Even if the situation could change for the better, for investors, it raises questions whether RCap’s non-banking businesses are the early victims of the liquidity squeeze after the IL&FS default. Also, with the company planning for a Rs 10,000-crore stake sale exercise in the coming months, investors of RCap stock should perhaps question what businesses they will be left with and whether a ‘wait-and-watch’ stance will do them any good. Among its divestment plans, RCap has announced its intention to exit one of its most prominent businesses — RNLAM, sale of which is anticipated to fetch about Rs 6,000 crore. Simultaneously, efforts are on to prune stake in non-core arms such as media and entertainment. Meanwhile, the RCap stock, too, has turned out to be a value destroyer even for the long-term (5-10 years holding period) investors. Its value unlocking exercises — listing of Reliance Nippon Life Asset Management Company (RNLAM) and Reliance Home Finance — haven’t been a happy outing for investors as these stocks are trading below their listing levels.

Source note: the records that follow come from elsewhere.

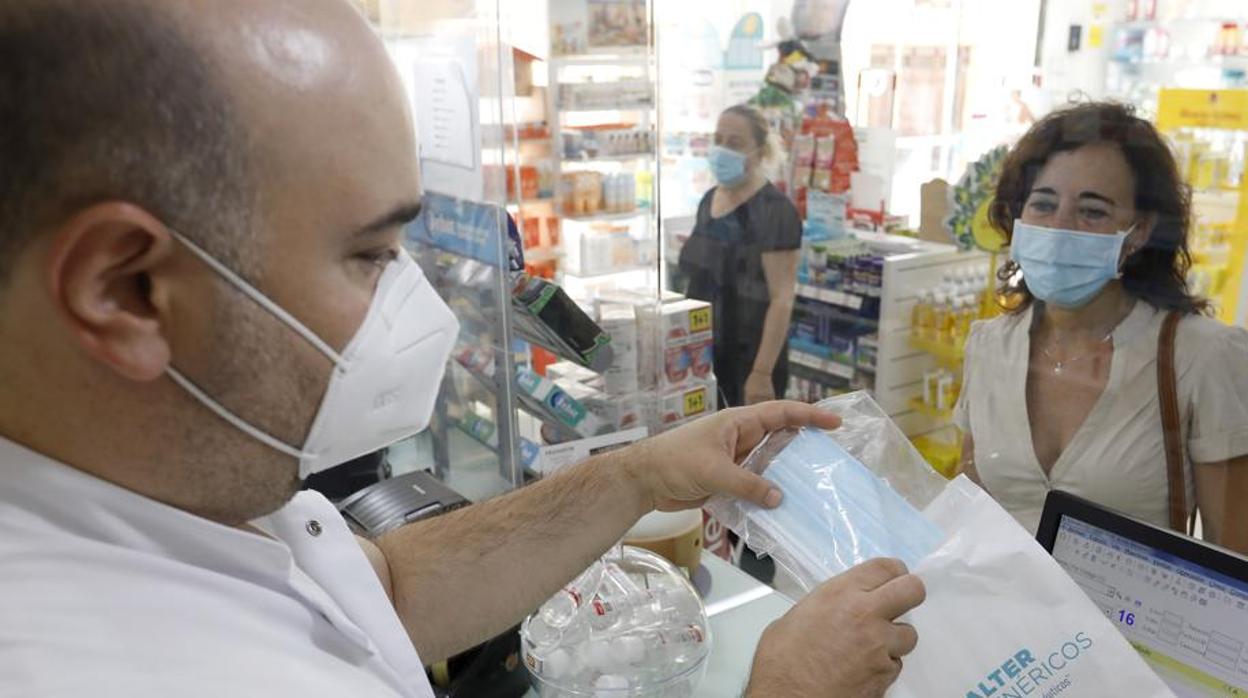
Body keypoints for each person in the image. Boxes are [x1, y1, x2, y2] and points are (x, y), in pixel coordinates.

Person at [0, 2, 925, 697]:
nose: (415, 304)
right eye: (369, 254)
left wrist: (636, 477)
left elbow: (390, 589)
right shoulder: (109, 664)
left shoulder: (165, 478)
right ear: (124, 291)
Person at [955, 102, 1248, 552]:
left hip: (1128, 622)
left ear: (1140, 231)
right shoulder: (989, 345)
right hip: (998, 615)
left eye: (1092, 211)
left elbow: (1233, 558)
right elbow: (969, 512)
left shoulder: (1202, 356)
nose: (1059, 228)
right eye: (1043, 204)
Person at [679, 104, 802, 407]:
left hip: (751, 362)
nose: (722, 150)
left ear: (760, 151)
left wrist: (761, 374)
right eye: (718, 140)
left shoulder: (776, 211)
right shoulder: (709, 200)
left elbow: (782, 298)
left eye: (734, 143)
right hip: (703, 356)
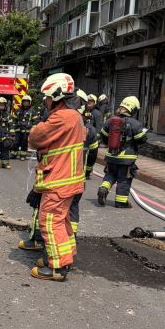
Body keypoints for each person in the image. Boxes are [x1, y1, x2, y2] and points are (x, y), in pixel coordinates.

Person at [27, 73, 86, 282]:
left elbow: (35, 138)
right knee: (62, 221)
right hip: (69, 180)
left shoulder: (62, 117)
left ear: (56, 94)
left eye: (47, 97)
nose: (45, 101)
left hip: (59, 182)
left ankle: (57, 267)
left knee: (50, 222)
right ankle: (65, 257)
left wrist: (35, 129)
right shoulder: (75, 117)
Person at [97, 96, 148, 208]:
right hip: (126, 159)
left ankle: (103, 188)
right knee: (123, 179)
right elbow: (142, 140)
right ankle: (121, 201)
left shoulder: (111, 121)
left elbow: (104, 137)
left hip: (111, 156)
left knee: (110, 175)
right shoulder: (135, 124)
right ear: (133, 109)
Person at [68, 89, 100, 237]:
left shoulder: (61, 122)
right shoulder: (90, 129)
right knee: (74, 205)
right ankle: (72, 233)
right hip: (79, 176)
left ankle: (41, 238)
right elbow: (93, 153)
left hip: (60, 175)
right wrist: (88, 170)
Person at [12, 95, 39, 160]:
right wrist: (14, 126)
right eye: (24, 101)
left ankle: (23, 155)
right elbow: (14, 119)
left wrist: (33, 129)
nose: (26, 103)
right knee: (16, 142)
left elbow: (35, 121)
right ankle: (14, 154)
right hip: (18, 130)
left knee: (24, 143)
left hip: (27, 130)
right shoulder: (18, 110)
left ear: (30, 102)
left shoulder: (32, 111)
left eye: (27, 102)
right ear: (22, 102)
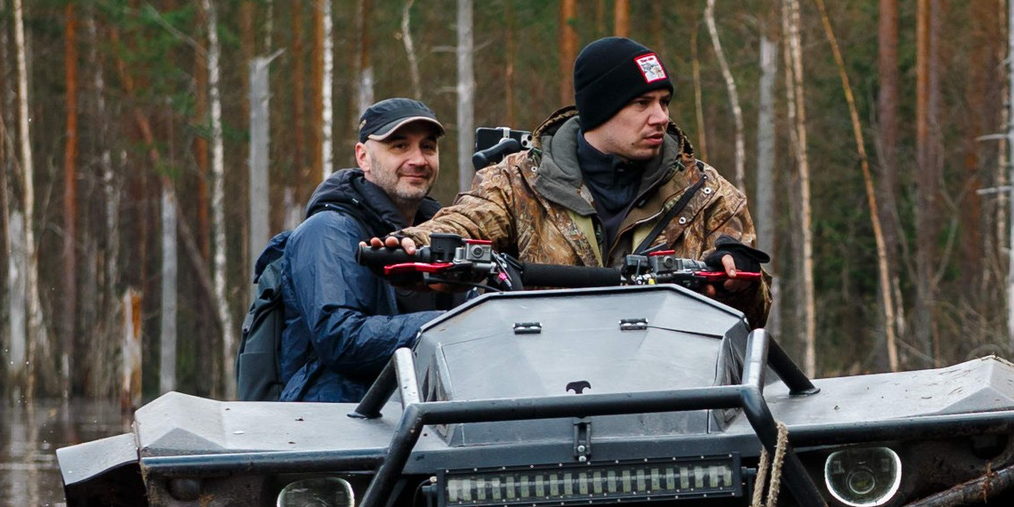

“From a worthy holding company, RCap stock is now a motley of divestment opportunities. Life and general insurance businesses hold potential and NBFC arms, too, may do better once money comes back into the system. But, we don’t know how long each of these verticals will remain with RCap and that’s the larger worry,” says a fund manager.
In fact, after the December 2018 quarter results, analysts at ICICI Securities recommending ‘hold’ on RCap slashed their target price from Rs 233 to Rs 145 due to inter-corporate exposures apart from steeply reducing expectations from the housing and commercial finance arms. Given the uncertainties, experts such as Sanjiv Bhasin, executive vice-president, IIFL, are advising that “investors should trim their losses and move on to better stocks”.